In a significant development this spring, the Pakistani government returned two Catholic colleges to the church, and Bishop Lobo said he plans to open a third college in Islamabad.

Equally important was a recent change in election laws, which allows Christians to vote for Muslims running for office; previously, they could only vote for Christian candidates. That sparked a new political dynamic for religious minorities, Bishop Lobo said.

"Now we have become valuable to Muslims, and they are chasing us," he said. "And when we approach the government, they help us."

These reports from the front lines of Catholic-Muslim interaction often have a down-to-earth quality that differs from theoretical pronouncements about the "clash of civilizations."

Cardinal Scola prefers the term "mixing of civilizations," which he uses to describe the increasingly rapid process by which cultures are being thrown together through immigration, a globalized economy, the modern mass media, the Internet and even biotechnological research.

One consequence, he said, is an urgent need for dialogue between religions, especially Christians and Muslims. But members of the Oasis board said it must be a dialogue that above all takes into account local circumstances, and which does not sacrifice beliefs in the name of tolerance.

Nikolaus Lobkowicz, a Czech-born philosopher who directs an institute for studies on Central and Eastern Europe, said the task of integrating Muslim immigrants is posing serious questions for the traditionally Christian populations of Europe.

"Millions of Muslims are afraid to integrate because they're afraid to lose their identity, or to have their children educated in a way they don't agree with. Europe needs to find a way to integrate Muslims without threatening them," he said.

At the same time, Lobkowicz said the West has to be careful when it promotes the ideal of tolerance as a key to successful integration.

He said one of the greatest problems of modern times was how to educate young people into tolerance without letting it slide into indifference -- indifference toward truth, toward what is morally good or toward values.

The Oasis group heard a report from Jesuit Father Franz Magnis-Suseno, who has worked in Indonesia for more than 40 years. He, too, cautioned against generalizing about the Muslim world.

Father Magnis-Suseno said that despite highly publicized acts of violence against Christian targets in Indonesia several years ago, as well as several years of ethnic and religious conflict in certain provinces, the church's relationship with Muslims has probably never been closer than today.

He said Christian relations with the country's biggest Muslim organization, Nahdlatul Ulama, have improved, and on Christmas and Easter night Nahdlatul Ulama militias now protect many Christian churches from possible terrorist attacks.

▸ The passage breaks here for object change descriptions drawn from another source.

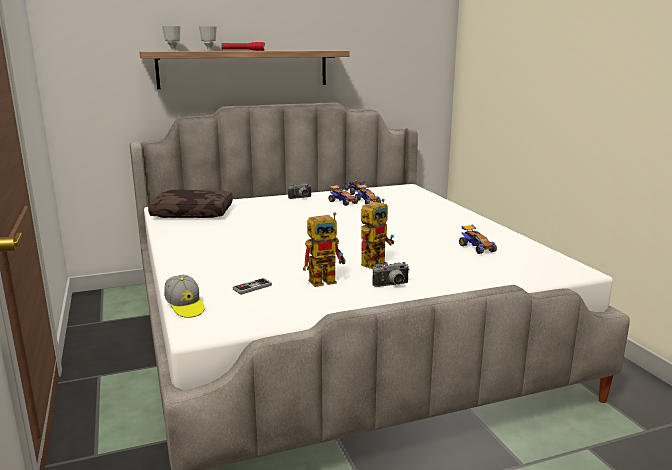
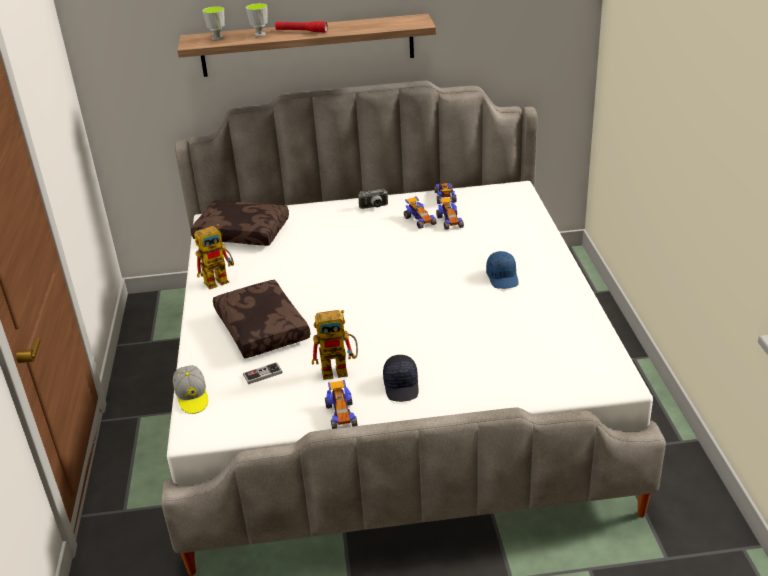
camera: 15 degrees right, 15 degrees up
toy robot [361,199,395,269] -> toy robot moved to [194,224,234,289]
camera [373,262,410,287] -> black cap [383,355,419,402]
toy car [459,225,497,254] -> toy car moved to [325,380,357,429]
none -> brown pillow [213,280,310,358]
none -> blue cap [486,251,519,289]

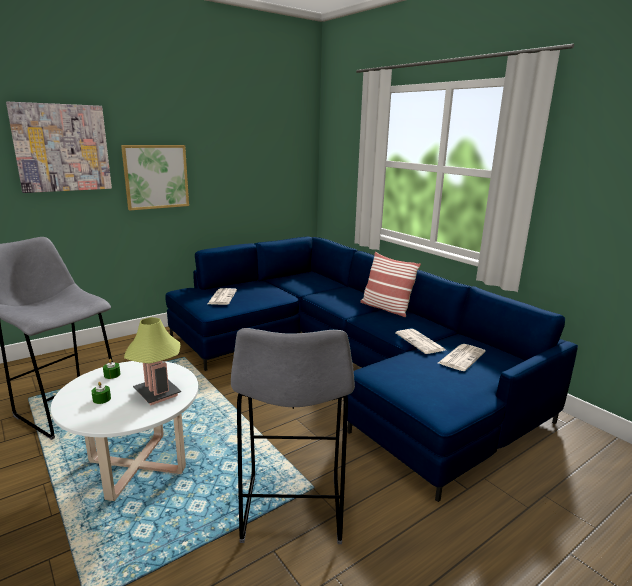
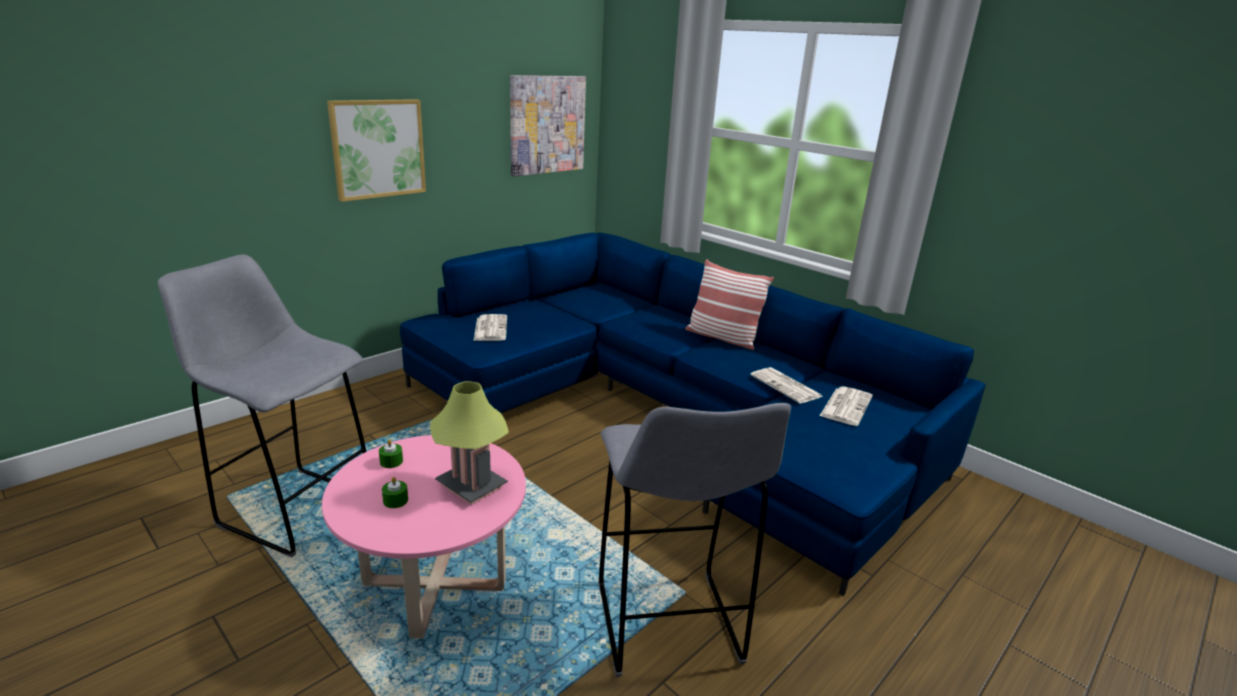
camera: 10 degrees left, 5 degrees up
picture [6,102,112,193] -> picture moved to [510,75,586,176]
white coffee table [51,361,198,501] -> pink coffee table [322,435,526,639]

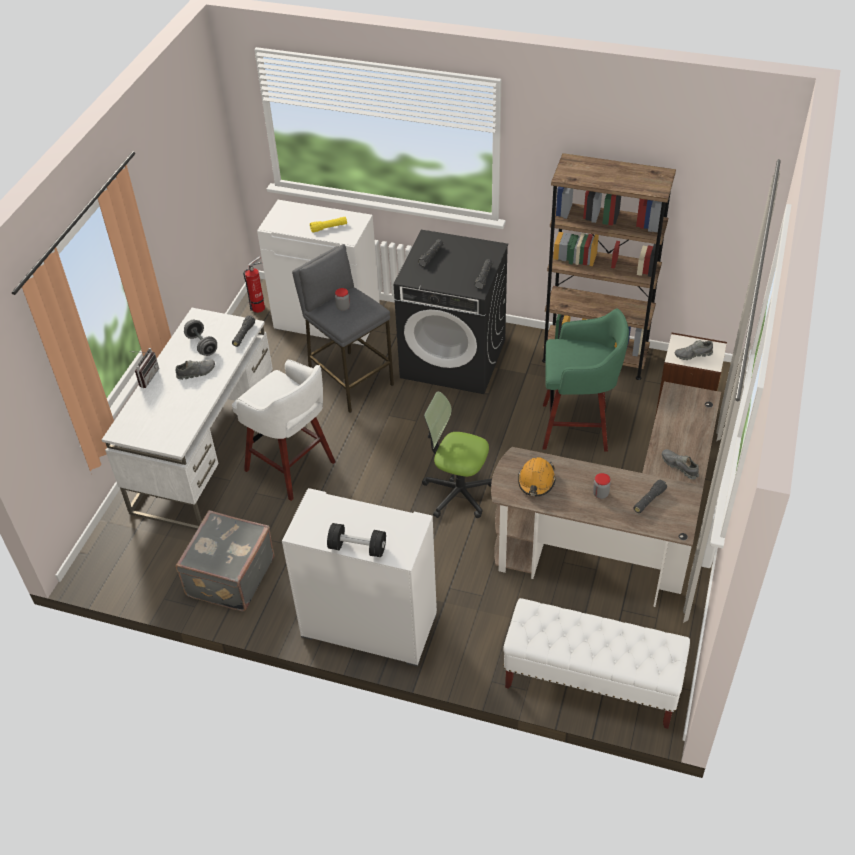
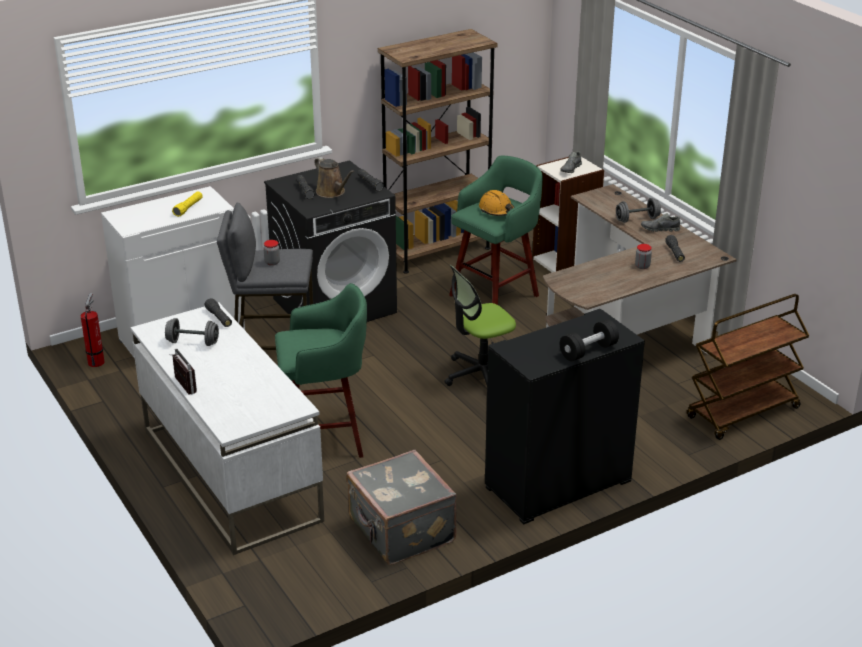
camera: 50 degrees left, 15 degrees down
grey shoe [175,360,215,380] -> none
white stool [232,360,335,501] -> green stool [275,283,367,458]
white cabinet [282,488,437,667] -> black cabinet [485,309,645,525]
white bench [503,598,690,729] -> brown cart [687,294,810,440]
orange hard hat [518,457,556,496] -> orange hard hat moved to [479,190,514,216]
none -> brown watering can [314,157,355,198]
none -> grey dumbbell [616,198,661,223]

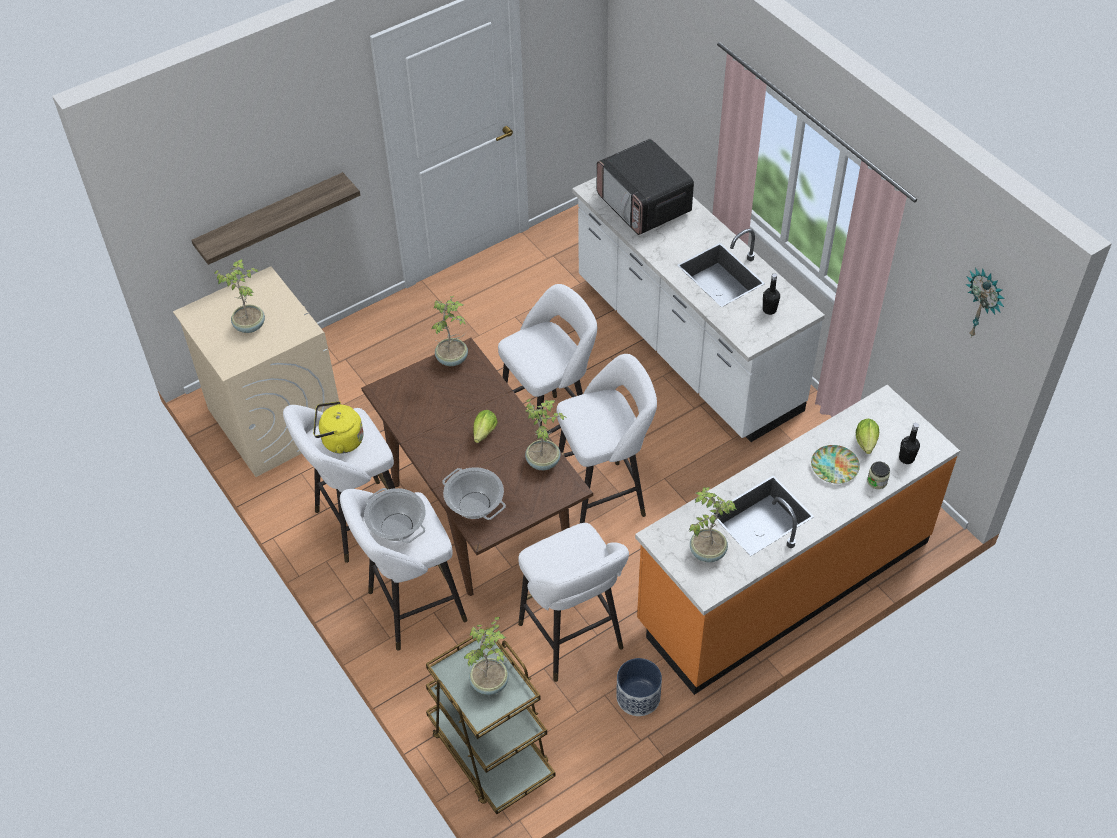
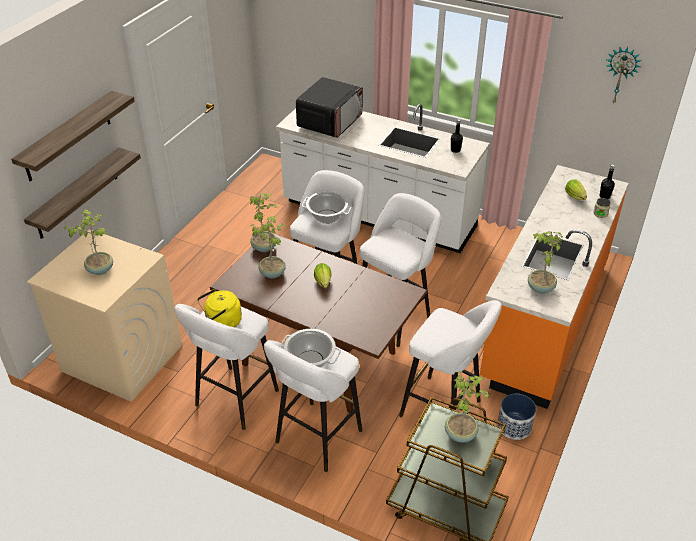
camera: 30 degrees left, 10 degrees down
cooking pot [442,467,506,520] -> cooking pot moved to [302,191,352,224]
potted plant [525,399,566,470] -> potted plant moved to [250,216,286,279]
microwave [597,139,694,235] -> microwave turned 90 degrees counterclockwise [296,77,363,138]
plate [811,445,860,484] -> none
none -> shelf [11,91,135,181]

"I cannot use the expression 'persecution of Christians.' I don't think this has happened. You need to look very carefully at the situation (in Indonesia)," he said.

While the Oasis group was also very cautious about attributing terrorism to religious factors, they were very much aware that terrorist acts can impact interreligious dialogue.

During their meeting, Cardinal Scola apologized to Egyptian participants for making them come to Venice. The encounter was originally scheduled for Cairo, but was switched for security reasons after two bombings in April killed seven people in tourist areas of the Egyptian capital.